Cresceu e viveu no bairro do Vale da Amoreira, em Setúbal. Da infância recorda os passeios de bicicleta, a vida “difícil” do bairro e os sacrifícios que os pais faziam para “sobreviver”. Cresceu numa família de testemunhas de Jeová e, desde cedo, sentiu o que era estar em “inferioridade numérica”. É filho de pais divorciados e lembra a última vez em que viu o pai em criança.
Os avós, retornados, regressaram de Angola e viveram no bairro da Serafina, em Lisboa. Mais tarde ocuparam casas no Vale da Amoreira, em Setúbal, onde cresceu.
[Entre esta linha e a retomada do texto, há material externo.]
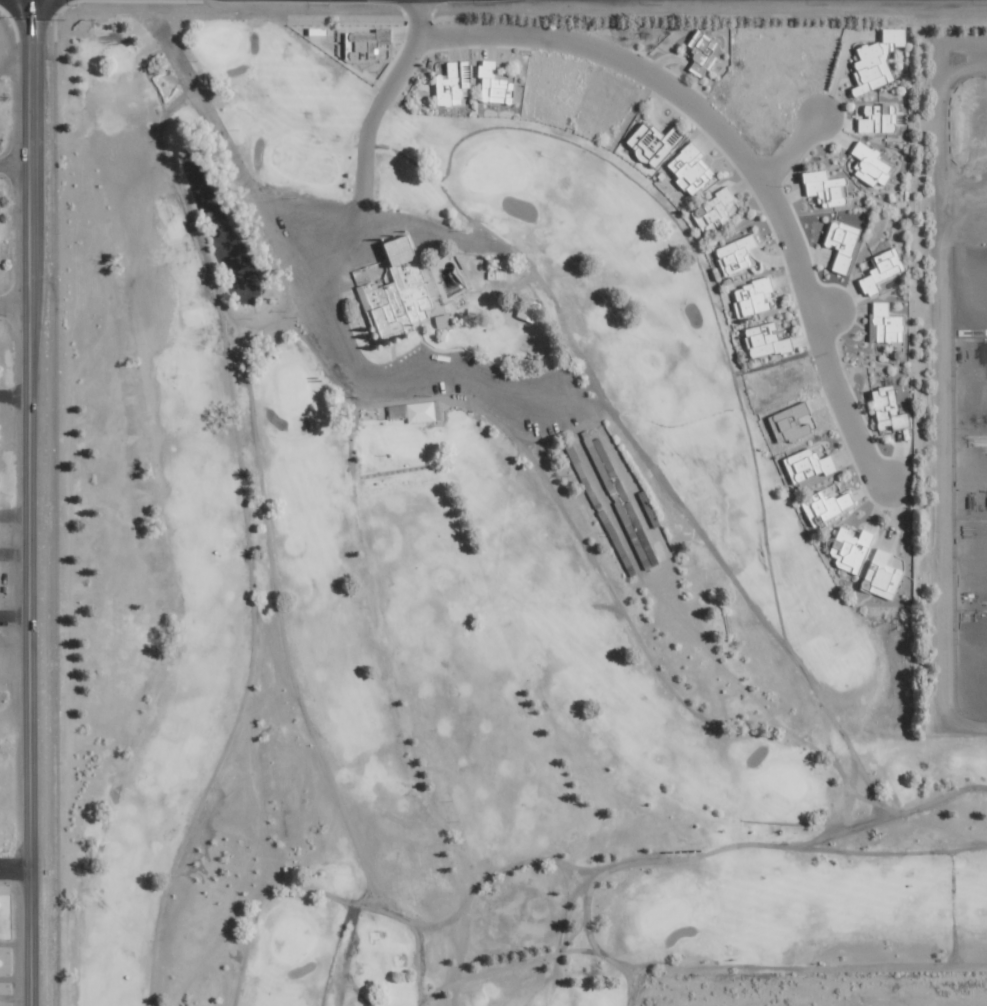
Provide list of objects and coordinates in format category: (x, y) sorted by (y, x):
building: (366, 42)
building: (703, 52)
building: (878, 60)
building: (485, 78)
building: (454, 83)
road: (380, 97)
building: (879, 119)
building: (655, 142)
road: (741, 154)
building: (872, 164)
building: (693, 169)
building: (827, 188)
building: (714, 211)
building: (844, 244)
building: (737, 254)
building: (496, 263)
building: (883, 270)
building: (399, 293)
building: (754, 297)
building: (531, 310)
building: (444, 320)
building: (888, 323)
building: (767, 340)
building: (890, 408)
building: (792, 423)
building: (809, 465)
road: (29, 502)
building: (830, 504)
railway: (53, 515)
building: (852, 549)
park: (444, 573)
building: (883, 576)
road: (16, 868)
Os pais conheceram-se no bairro e “faziam aquilo que era preciso para sobreviver”. No início dos anos 80, “a vida não era fácil” e a família passou por dificuldades, depois de a empresa onde o avô trabalhava ter ido à falência.
Filho de pais divorciados recorda uma fotografia de criança, então com três anos, captada durante as festas do Barreiro. Foi também nesse dia que viu pela última vez o pai durante a infância. Só o voltaria a ver aos 16 anos.
A vida era “vivida na rua”, a andar de bicicleta, mas a avó, protetora, não gostava que andasse com os “vadios”, conta. Cresceu numa família de testemunhas de Jeová e desde cedo que sentiu o que era estar em “inferioridade numérica”. Com quatro anos ia às celebrações com a mãe e com a avó. Desse tempo, herdou os hábitos de leitura, o conhecimento da Bíblia e a procura pela espiritualidade.
Através da vivência em comunidade no bairro tornou-se “sensível” às histórias dos outros. Talvez, admite, tenha nascido aqui a “veia de escritor”. Quando tinha 12 anos abriu a primeira biblioteca no Vale da Amoreira e sentiu que tudo tinha mudado. Hoje, esta biblioteca tem o seu nome.
Não consegue explicar como escapou à armadilha da pobreza. “Talvez tenha sido pela personalidade, força e capacidades intelectuais”, sugere. Com 30 anos, depois um divórcio, viu-se forçado a regressar ao bairro e à casa mãe - “uma das grandes desilusões” que teve na vida.
Depois de uma temporada em Lisboa, regressou para a margem sul do Tejo. A mãe ainda vive no bairro, onde regressa com frequência para a ver. Mas perdeu-se a mística. “Foram todos embora. O Vale da Amoreira tornou-se apenas mais um bairro social.”
O escritor, crítico literário e vencedor de um prémio Saramago, Bruno Vieira Amaral, é o novo convidado do podcast Geração 70. Numa conversa com Bernardo Ferrão recorda a infância, as amarguras e desilusões da vida e reflete sobre o país “centrado”, sem uma “verdadeira força de comunidade”, sem uma classe média “forte”, fracassado e “dependente do Estado”.
“Geração 70“ é uma conversa solta com os protagonistas de hoje que nasceram na década de 70. A geração que está aos comandos do país ou a caminho. Aqui falamos de expectativas e frustrações. De sonhos concretizados e dos que se perderam.
Um retrato na primeira pessoa sobre a indelével passagem do tempo, uma viagem dos anos 70 até aos nossos dias conduzida por Bernardo Ferrão.